October 11, 2019
Comment letter on Docket No. CFPB-2019-0021 or RIN 3170-AA76
AKPIRG opposes the proposal of the Consumer Financial Protection Bureau (CFPB) to exempt thousands of lending institutions from reporting Home Mortgage Disclosure Act (HMDA) data. The Alaska Public Interest Research Group (AKPIRG) is Alaska’s only statewide consumer advocacy non-profit. AKPIRG works to ensure that consumers rights are protected and they are treated equally. Part of our work includes teaching individuals how to raise their credit score through managing debt in collections, as well as alternatives to predatory, high-cost loans. These two factors have a major impact on a person’s credit score and can make it difficult or impossible to become a homeowner.

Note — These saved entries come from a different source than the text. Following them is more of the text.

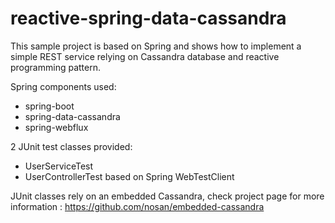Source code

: # reactive-spring-data-cassandra
This sample project is based on Spring and shows how to implement a simple REST service relying on Cassandra database and reactive programming pattern.

Spring components used:
- spring-boot
- spring-data-cassandra
- spring-webflux

2 JUnit test classes provided:
- UserServiceTest
- UserControllerTest based on Spring WebTestClient

JUnit classes rely on an embedded Cassandra, check project page for more information :
https://github.com/nosan/embedded-cassandra

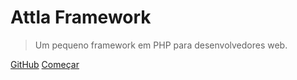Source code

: # Attla Framework

> Um pequeno framework em PHP para desenvolvedores web.

[GitHub](https://github.com/attla/attla/)
[Começar](#attla-framework-nbsp-)

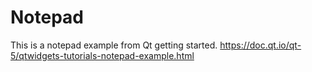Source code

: # Notepad
This is a notepad example from Qt getting started.
https://doc.qt.io/qt-5/qtwidgets-tutorials-notepad-example.html
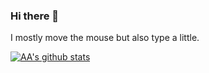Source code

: ### Hi there 👋

I mostly move the mouse but also type a little.

[![AA's github stats](https://github-readme-stats-umber.vercel.app/api?username=geeksville&show_icons=true)](#)

<!--
**geeksville/geeksville** is a ✨ _special_ ✨ repository because its `README.md` (this file) appears on your GitHub profile.

Here are some ideas to get you started:

- 🔭 I’m currently working on ...
- 🌱 I’m currently learning ...
- 👯 I’m looking to collaborate on ...
- 🤔 I’m looking for help with ...
- 💬 Ask me about ...
- 📫 How to reach me: ...
- 😄 Pronouns: ...
- ⚡ Fun fact: ...
-->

As a member of the National Community Reinvestment Coalition (NCRC), we support NCRC’s detailed analysis and comments on this matter.
Congress passed HMDA in 1975. Lenders, including small volume lenders, have been collecting and reporting data for decades. Currently, if a lending institution makes 25 or fewer mortgage loans, it is not required to report HMDA data. We oppose the CFPB proposal to raise the threshold.
Likewise, the CFPB’s invitation for comments on even higher thresholds does not make sense. Congress has already exempted lenders making less than 500 loans from reporting the more complex HMDA data requirement under Dodd Frank. They are required to report the data they have collected and submitted for decades!
The CFPB is also proposing to increase the threshold for reporting open-end lines of credit often called Home Equity Lines of Credit (HELOCs). Under the CFPB’s proposal to increase the threshold to 200 open-end lines of credit, far too many lenders and loans will escape the scrutiny of public review.
The mortgage data that comes out of HMDA has been as important a measure for the financial institutions themselves as it has been for advocates in ensuring non-discrimination in lending.